Pero tal hazaña tendrá su contraparte en L, un famoso detective privado que no comparte el mismo afán de masacrar a diestra y siniestra a quien infrinja las normas. Después de todo, ¿qué diferencia a Light de otro asesino cualquiera si el acto de matar es el mismo?

Ese punto es reiterado por el shinigami (Dios de la muerte) y dueño original de la Death Note, Ryuk, quien solo observa la forma en que Light ansía ser la deidad que reine en una utopía que terminará por destruirle.


“No importa donde te encuentres, siempre hay quienes no merecen existir”

Con la presión de ser capturado por la policía, Light comienza a mostrar su verdadera naturaleza, aquella que subvalora a sus pares y hace evidente que su meta no es tan objetiva como se creía. Por el contrario, su fin último es ser reconocido y escapar de la monotonía de su vida.

Su megalomanía parece ser su derrota, mezclada con elementos humanos como la ambición, el egoísmo, no reconocer los derechos ajenos y el nihilismo que experimenta el protagonista por el escenario frívolo en que vive, se exhiben de una forma madura y que permite que sean identificados en la situación internacional de hoy.

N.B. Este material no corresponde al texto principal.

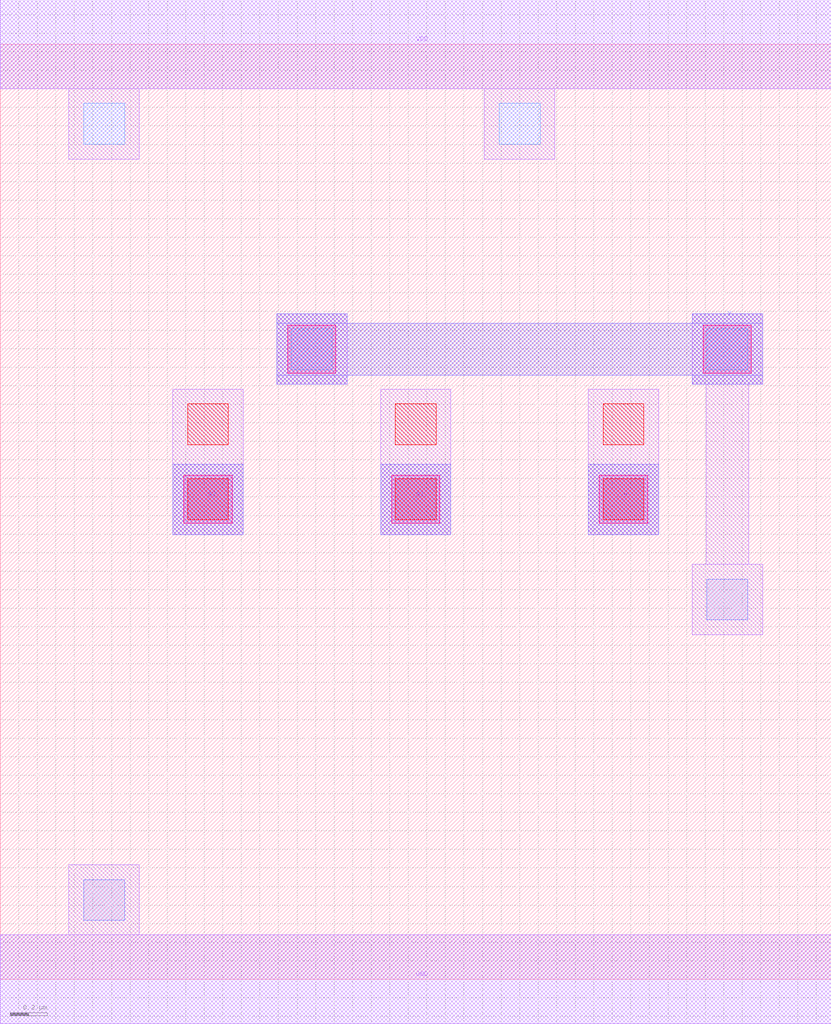
<source format=lef>
MACRO NAND3
 CLASS CORE ;
 FOREIGN NAND3 0 0 ;
 SIZE 4.48 BY 5.04 ;
 ORIGIN 0 0 ;
 SYMMETRY X Y R90 ;
 SITE unit ;
  PIN VDD
   DIRECTION INOUT ;
   USE POWER ;
   SHAPE ABUTMENT ;
    PORT
     CLASS CORE ;
       LAYER met1 ;
        RECT 0.00000000 4.80000000 4.48000000 5.28000000 ;
    END
  END VDD

  PIN GND
   DIRECTION INOUT ;
   USE POWER ;
   SHAPE ABUTMENT ;
    PORT
     CLASS CORE ;
       LAYER met1 ;
        RECT 0.00000000 -0.24000000 4.48000000 0.24000000 ;
    END
  END GND

  PIN Y
   DIRECTION INOUT ;
   USE SIGNAL ;
   SHAPE ABUTMENT ;
    PORT
     CLASS CORE ;
       LAYER met2 ;
        RECT 1.49000000 3.20700000 1.87000000 3.25700000 ;
        RECT 3.73000000 3.20700000 4.11000000 3.25700000 ;
        RECT 1.49000000 3.25700000 4.11000000 3.53700000 ;
        RECT 1.49000000 3.53700000 1.87000000 3.58700000 ;
        RECT 3.73000000 3.53700000 4.11000000 3.58700000 ;
    END
  END Y

  PIN A1
   DIRECTION INOUT ;
   USE SIGNAL ;
   SHAPE ABUTMENT ;
    PORT
     CLASS CORE ;
       LAYER met2 ;
        RECT 2.05000000 2.39700000 2.43000000 2.77700000 ;
    END
  END A1

  PIN A2
   DIRECTION INOUT ;
   USE SIGNAL ;
   SHAPE ABUTMENT ;
    PORT
     CLASS CORE ;
       LAYER met2 ;
        RECT 0.93000000 2.39700000 1.31000000 2.77700000 ;
    END
  END A2

  PIN A
   DIRECTION INOUT ;
   USE SIGNAL ;
   SHAPE ABUTMENT ;
    PORT
     CLASS CORE ;
       LAYER met2 ;
        RECT 3.17000000 2.39700000 3.55000000 2.77700000 ;
    END
  END A

 OBS
    LAYER polycont ;
     RECT 1.01000000 2.47700000 1.23000000 2.69700000 ;
     RECT 2.13000000 2.47700000 2.35000000 2.69700000 ;
     RECT 3.25000000 2.47700000 3.47000000 2.69700000 ;
     RECT 1.01000000 2.88200000 1.23000000 3.10200000 ;
     RECT 2.13000000 2.88200000 2.35000000 3.10200000 ;
     RECT 3.25000000 2.88200000 3.47000000 3.10200000 ;

    LAYER pdiffc ;
     RECT 1.57000000 3.28700000 1.79000000 3.50700000 ;
     RECT 3.81000000 3.28700000 4.03000000 3.50700000 ;
     RECT 0.45000000 4.50200000 0.67000000 4.72200000 ;
     RECT 2.69000000 4.50200000 2.91000000 4.72200000 ;

    LAYER ndiffc ;
     RECT 0.45000000 0.31700000 0.67000000 0.53700000 ;
     RECT 3.81000000 1.93700000 4.03000000 2.15700000 ;

    LAYER met1 ;
     RECT 0.00000000 -0.24000000 4.48000000 0.24000000 ;
     RECT 0.37000000 0.24000000 0.75000000 0.61700000 ;
     RECT 0.93000000 2.39700000 1.31000000 3.18200000 ;
     RECT 2.05000000 2.39700000 2.43000000 3.18200000 ;
     RECT 3.17000000 2.39700000 3.55000000 3.18200000 ;
     RECT 1.49000000 3.20700000 1.87000000 3.58700000 ;
     RECT 3.73000000 1.85700000 4.11000000 2.23700000 ;
     RECT 3.80500000 2.23700000 4.03500000 3.20700000 ;
     RECT 3.73000000 3.20700000 4.11000000 3.58700000 ;
     RECT 0.37000000 4.42200000 0.75000000 4.80000000 ;
     RECT 2.61000000 4.42200000 2.99000000 4.80000000 ;
     RECT 0.00000000 4.80000000 4.48000000 5.28000000 ;

    LAYER via1 ;
     RECT 0.99000000 2.45700000 1.25000000 2.71700000 ;
     RECT 2.11000000 2.45700000 2.37000000 2.71700000 ;
     RECT 3.23000000 2.45700000 3.49000000 2.71700000 ;
     RECT 1.55000000 3.26700000 1.81000000 3.52700000 ;
     RECT 3.79000000 3.26700000 4.05000000 3.52700000 ;

    LAYER met2 ;
     RECT 0.93000000 2.39700000 1.31000000 2.77700000 ;
     RECT 2.05000000 2.39700000 2.43000000 2.77700000 ;
     RECT 3.17000000 2.39700000 3.55000000 2.77700000 ;
     RECT 1.49000000 3.20700000 1.87000000 3.25700000 ;
     RECT 3.73000000 3.20700000 4.11000000 3.25700000 ;
     RECT 1.49000000 3.25700000 4.11000000 3.53700000 ;
     RECT 1.49000000 3.53700000 1.87000000 3.58700000 ;
     RECT 3.73000000 3.53700000 4.11000000 3.58700000 ;

 END
END NAND3

</source>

No obstante, L recalca un punto importante dentro de la psicopatía de Light: “Kira (Killer en inglés, siglas con que se llama también a Light) ha evitado sacrificar inocentes, dejando aparte a aquellos que le perseguimos. Su estrategia ha sido dejar que sus ideas vayan permeando en la población para que, con el tiempo, cambien su manera de pensar. Kira no pretende erigirse en un dictador que gobierna por el miedo”.

La sutil línea que existe al escoger la contraposición entre Light y L, por otro lado, revela una estructura apegada a lo que realmente somos. No hay “villanos” ni “héroes” como el negro y el blanco. Tampoco se podría condenar a alguno de los personajes de forma determinativa.

Death Note prefiere que quien la mire decida qué es lo correcto. Invita a reflexionar sobre cómo reaccionar si tenemos una herramienta así en nuestras manos. ¿Está Light, en el fondo, tan equivocado?